Spinal Stenosis

Spinal stenosis is a spine condition where the spinal canal at one or more spinal levels is narrowed. This is common in people over the age of 50 and may or may not cause symptoms. Spinal stenosis can affect younger people that are born with a narrowed spinal canal.

Most cases of spinal stenosis are caused by gradual wear and tear of the spine with age. The spinal ligaments can become thickened and stiff.

​Osteoarthritis is the degenerative process of bones and joints that occurs as cartilage wears out. With osteoarthritis of the spine abnormal bone spurs can grow called osteophytes, these can grow into the spinal canal and vertebral joints, and can compress nerves

Spinal stenosis occurs most often in the lower back (lumbar spine) and the neck (cervical spine). Symptoms may build up gradually or start suddenly as the spinal canal becomes narrowed and pressure increases.

Symptoms of spinal stenosis

  • Back or neck pain
  • Numbness/tingling in a hand/arm/leg/foot
  • Walking difficulty
  • Weakness
  • Balance problems
  • Leg pain that is worse when walking and eases off with rest

Diagnosis of Spinal Stenosis

A Spine specialist will take a medical history and perform a physical examination. They might then organise further imaging tests to reach the diagnosis. These might include X-ray, MRI and CT scans.

Treatment of Spinal Stenosis

Often non-surgical treatments can help relieve the symptoms of spinal stenosis. Simple pain relief medications, anti-inflammatory medications and medications for nerve pain are also prescribed. Physiotherapy may help build up muscle strength, improve posture, flexibility and balance. Steroid injections (cortisone) can help relieve some of the inflammation around affected nerve roots.

​Surgical treatments are reserved for cases where conservative measures are not sufficient. There are various types of spinal decompression surgery depending upon the type and cause of spinal stenosis.
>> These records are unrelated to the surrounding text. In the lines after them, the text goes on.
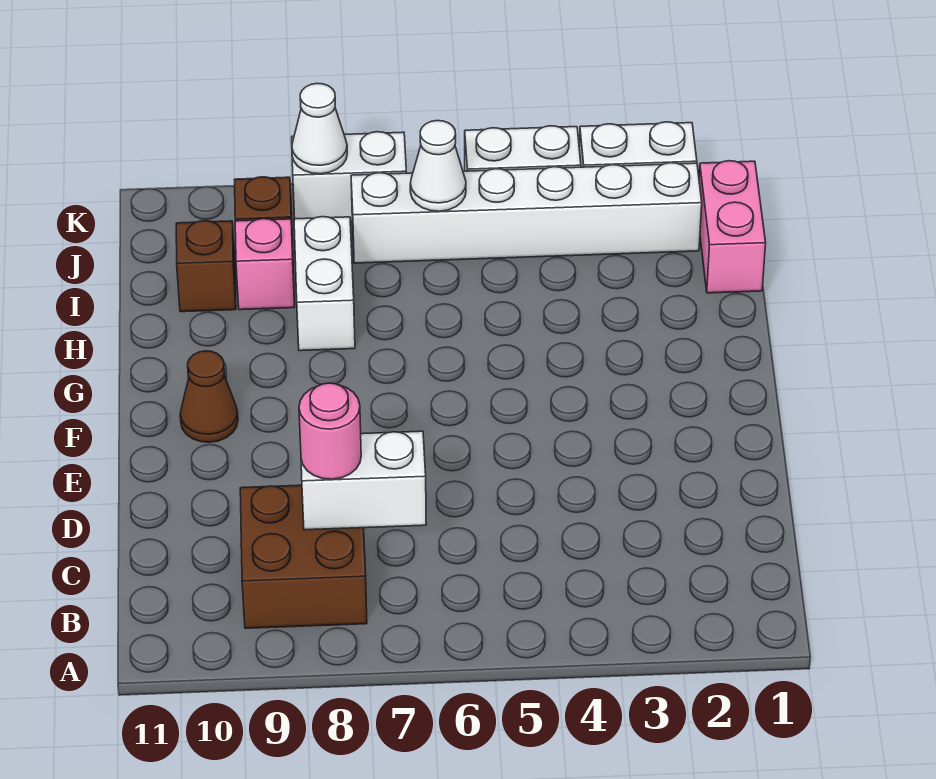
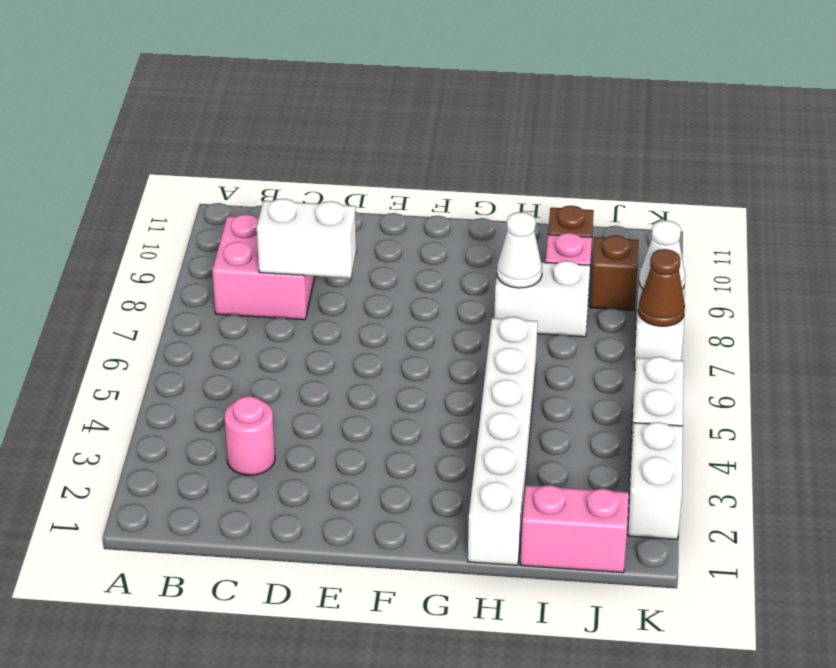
brown 2x2 brick [240,485,367,628] -> pink 2x2 brick [212,214,315,320]
white 1x2 brick [301,431,426,530] -> white 1x2 brick turned to [257,199,356,278]
pink 1x1 round brick [299,383,361,479] -> pink 1x1 round brick moved to [224,396,275,475]
brown 1x1 cone [180,351,238,442] -> brown 1x1 cone moved to [638,249,685,326]
white 1x6 brick [351,163,702,263] -> white 1x6 brick moved to [468,317,538,565]
white 1x1 cone [410,121,466,211] -> white 1x1 cone moved to [497,212,542,288]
These procedures involve removing the portion of bone (vertebra) as well as the thickened spinal ligaments in order to permanently decompress the spinal canal. Allowing more space for the nerves to travel through and reverse the pressure symptoms of spinal stenosis.

​Types of surgery include laminectomy, foraminotomy, and spinal fusion may sometimes be required to join two spine bones to one another to improve symptoms.